Records to process: Begin
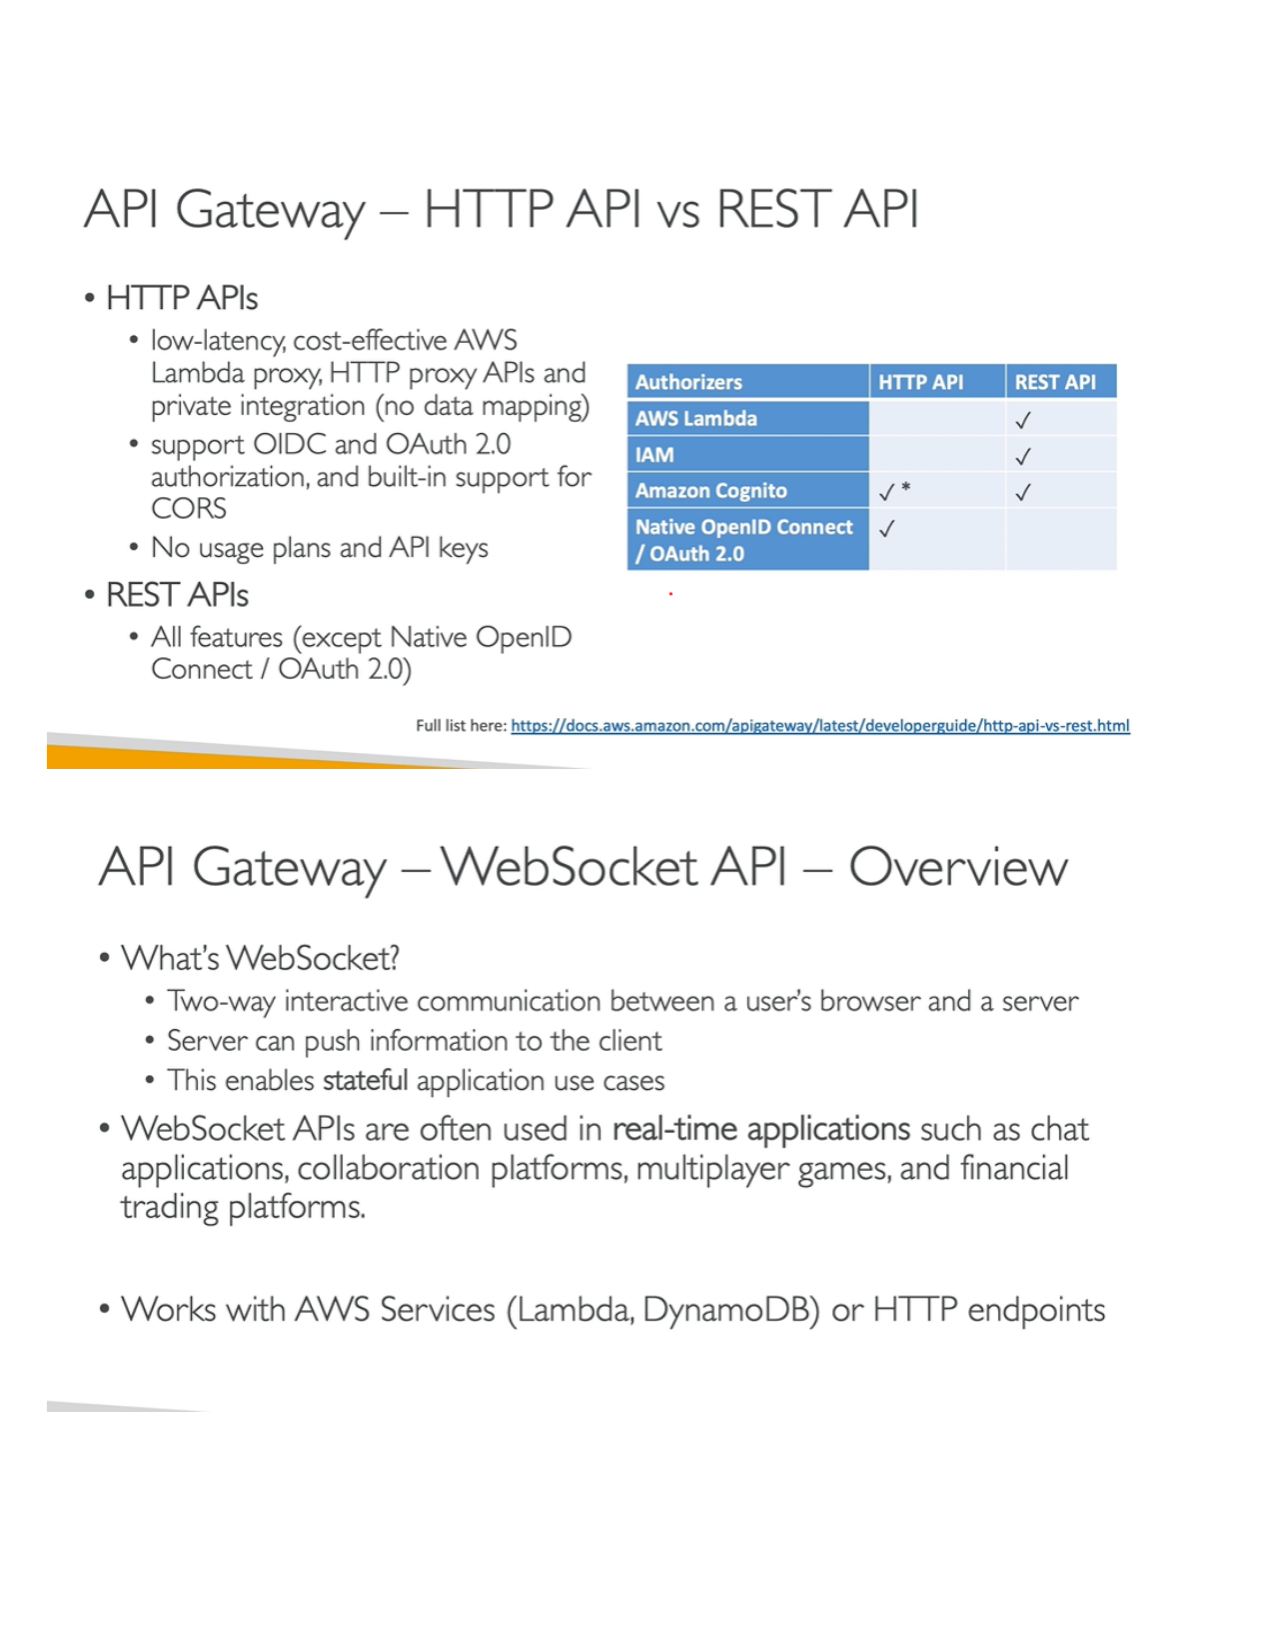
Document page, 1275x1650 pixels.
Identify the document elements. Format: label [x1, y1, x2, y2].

picture [46, 796, 1172, 1412]
picture [46, 150, 1172, 769]
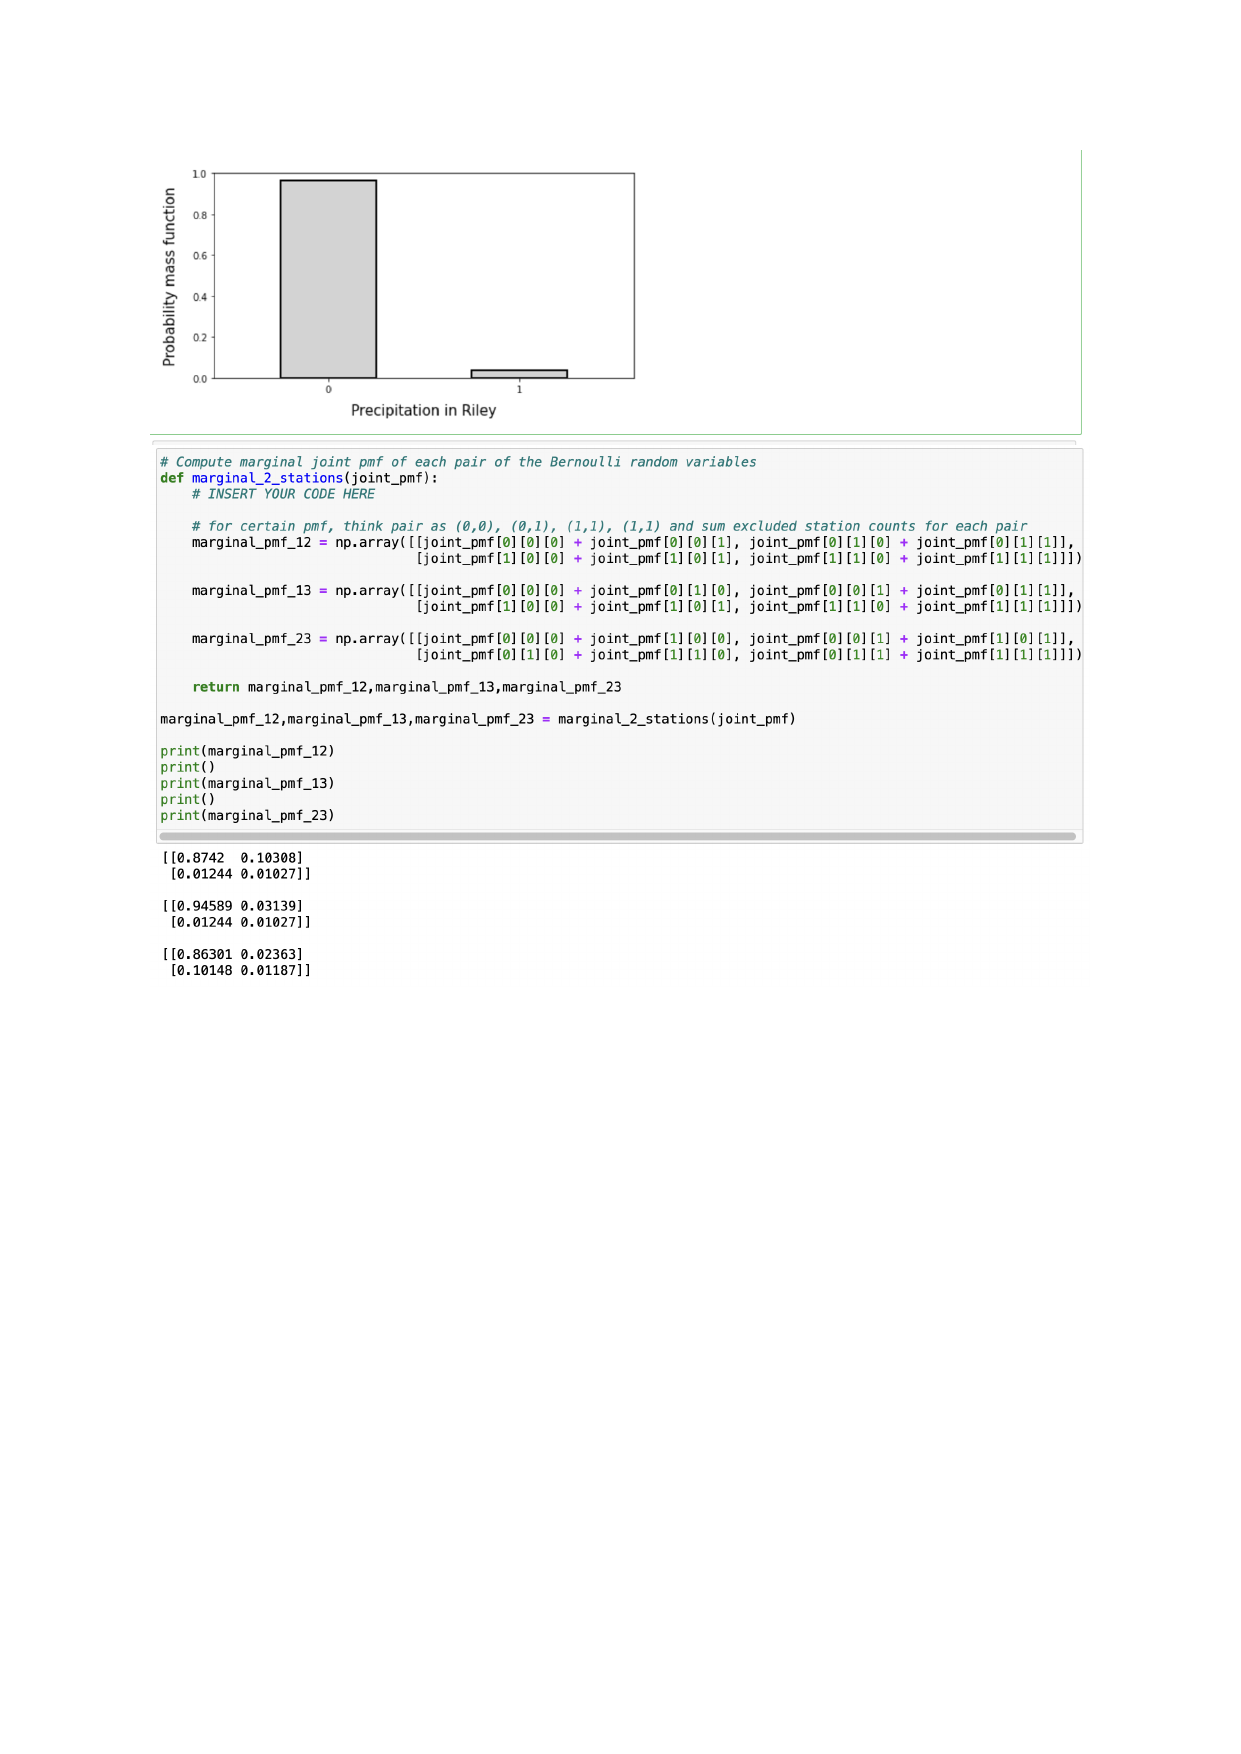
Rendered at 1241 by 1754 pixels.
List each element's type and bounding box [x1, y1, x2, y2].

picture [150, 150, 1090, 987]
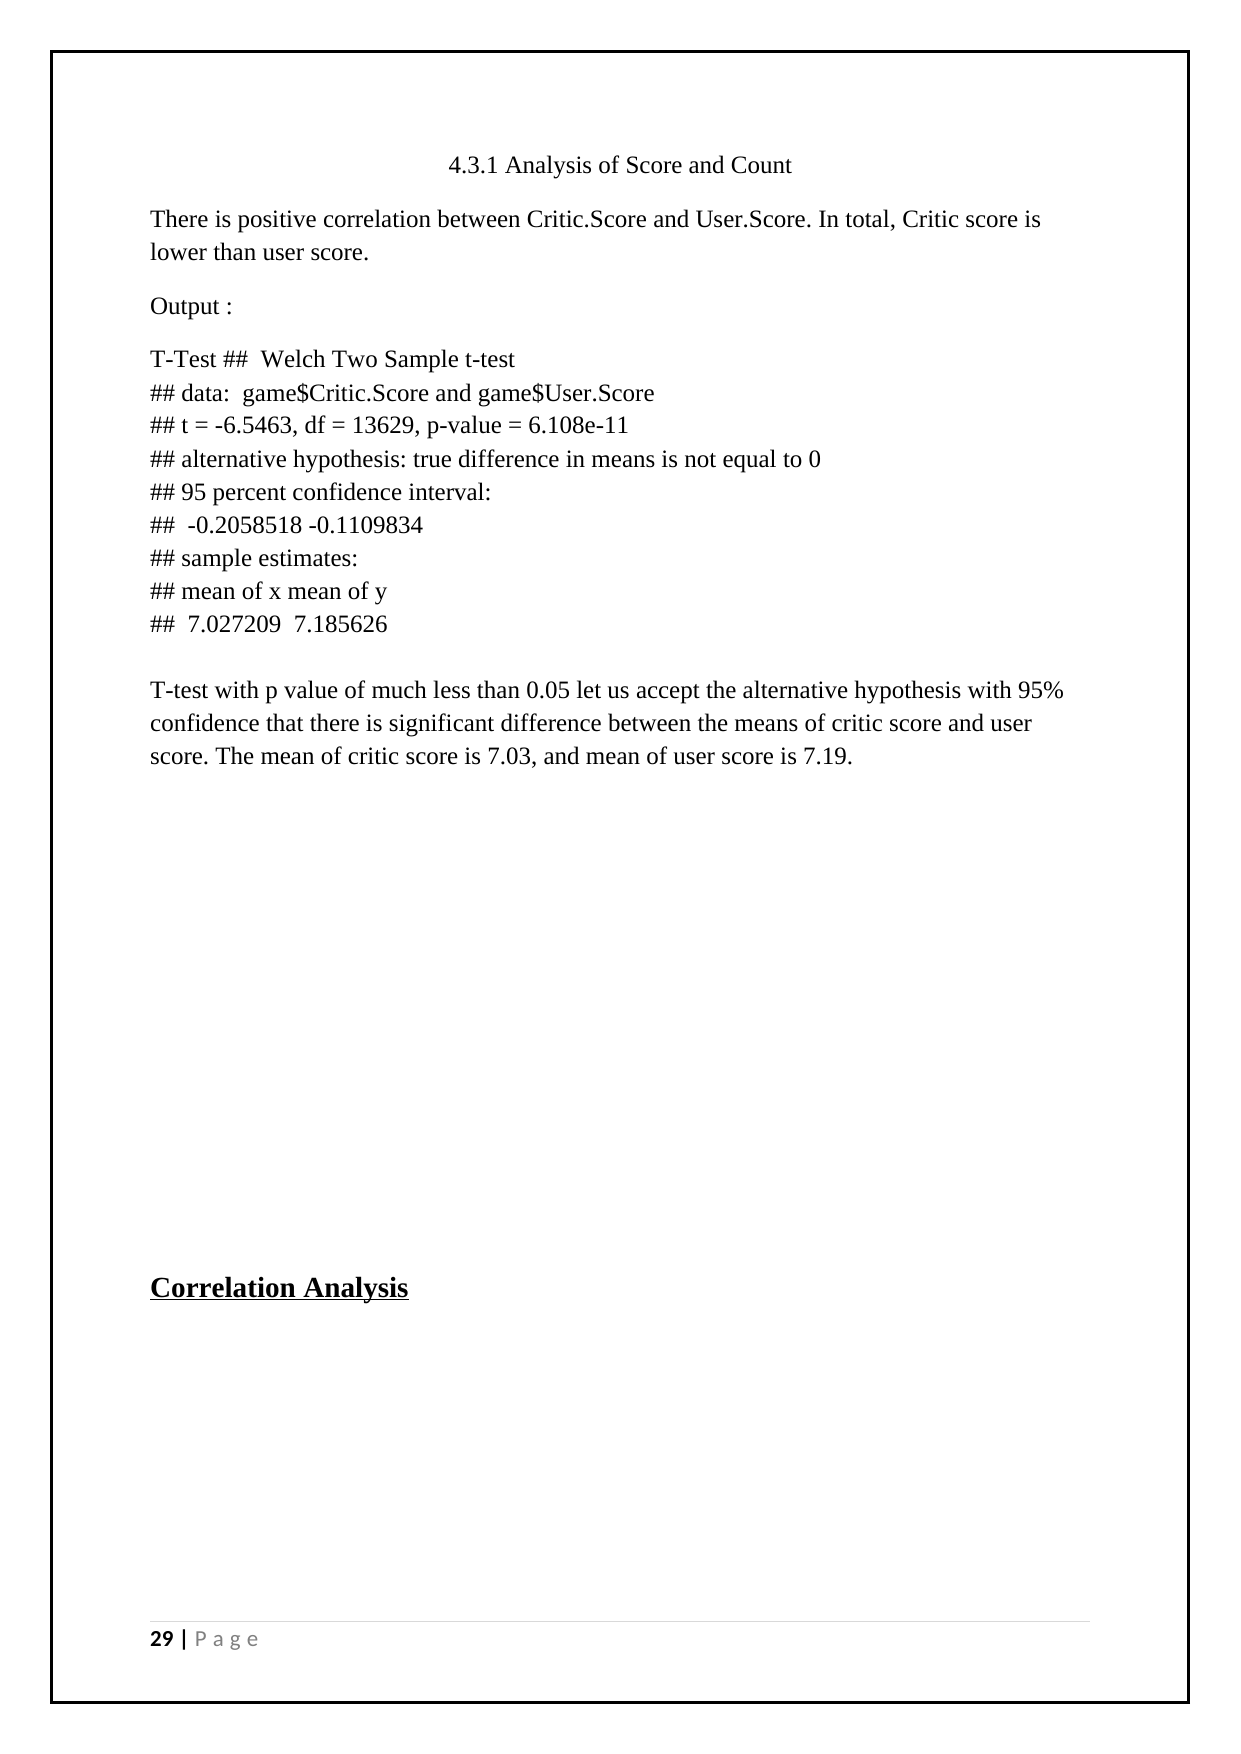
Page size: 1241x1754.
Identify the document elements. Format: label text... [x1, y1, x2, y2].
Records to process: End
What the answer needs is every line from the data above with "pixels" in it.

### [Exercise output]
Document page, 1275x1650 pixels.
Rendered at 1241 by 1754 pixels.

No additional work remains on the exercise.